I don't think RRP worked in EL5... Maybe it does now?
Good to know. As of 5.8, RRP doesn't seem to work for me (kernel faults).
First and foremost; Get fencing working. At the very least, a lost node will reboot and the cluster will recover as designed. It's amazing how many problems "just go away" once fencing is properly configured. Please read this:
https://alteeve.com/w/2-Node_Red_Hat_KVM_Cluster_Tutorial#Concept.3B_Fencing
Sure... makes perfect sense if one has REAL node failures. In my case, all I'd have is a set of VMs crash (due to fencing) every 10 mins. The people using those VMs wouldn't be very happy with me.... :)

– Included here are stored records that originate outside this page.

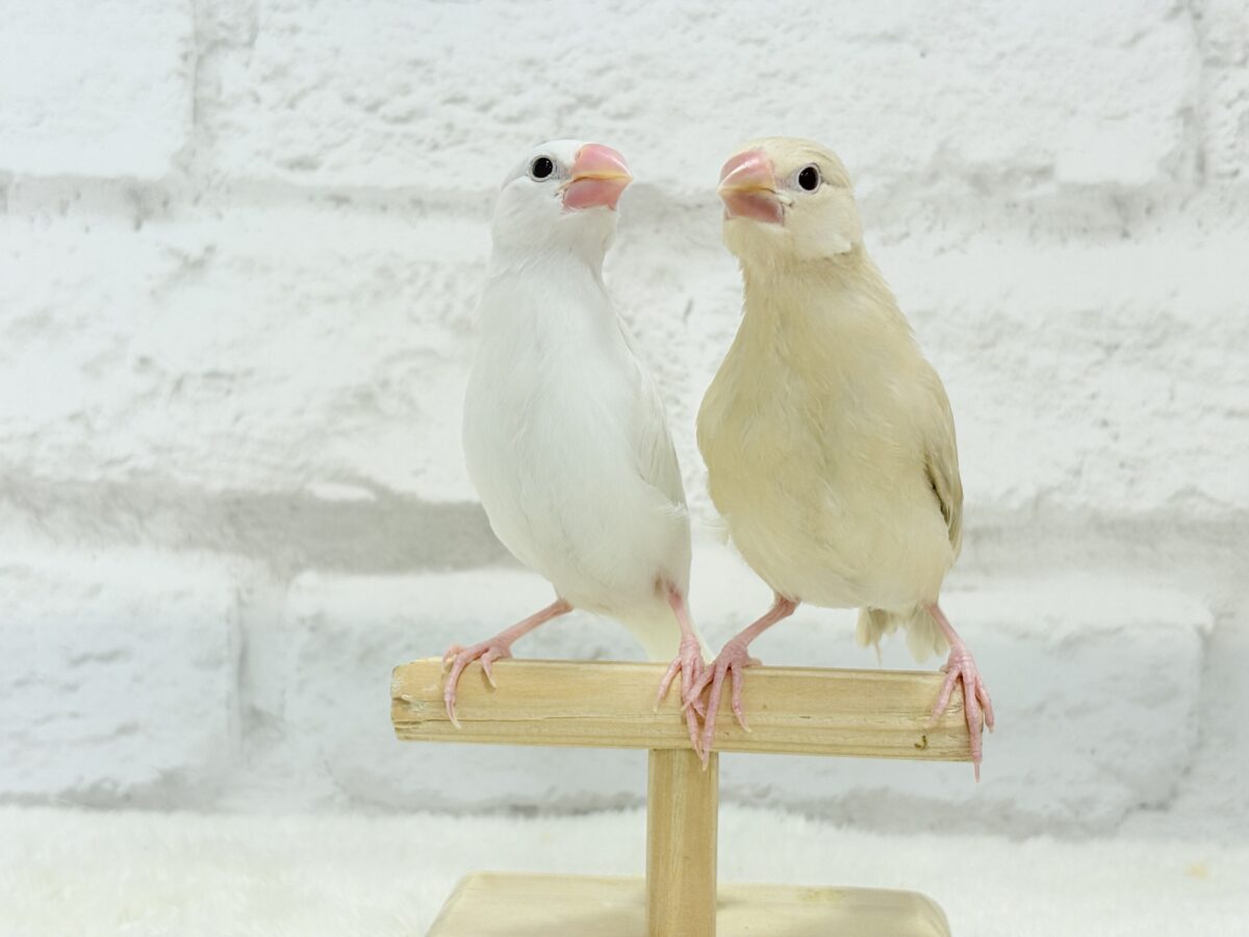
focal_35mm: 52
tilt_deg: -5.1
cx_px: 624
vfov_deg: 28.0
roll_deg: +0.2
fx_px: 1876
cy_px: 468
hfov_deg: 36.8
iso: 32
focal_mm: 5.96
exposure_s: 1/50
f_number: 1.6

No, it makes sense whenever a node loses connection. The goal of fencing is to ensure that two nodes don't try to both provide HA services. If they can't talk to each other, then the *only* way to ensure that a node is the only one providing services is to fence the lost node. It does not matter at all that the rest of the machine is otherwise healthy.
(I've done AIX and HP HA clusters before, so I understand the need/purpose for fencing failed nodes. In this case, I have real users using the VMs on the nodes-- the only thing that appears to fail is aisexec's communication.)
Then put your VMs under HA control. If the host node is lost, it will restart on a healthy node. It's the *only* safe option.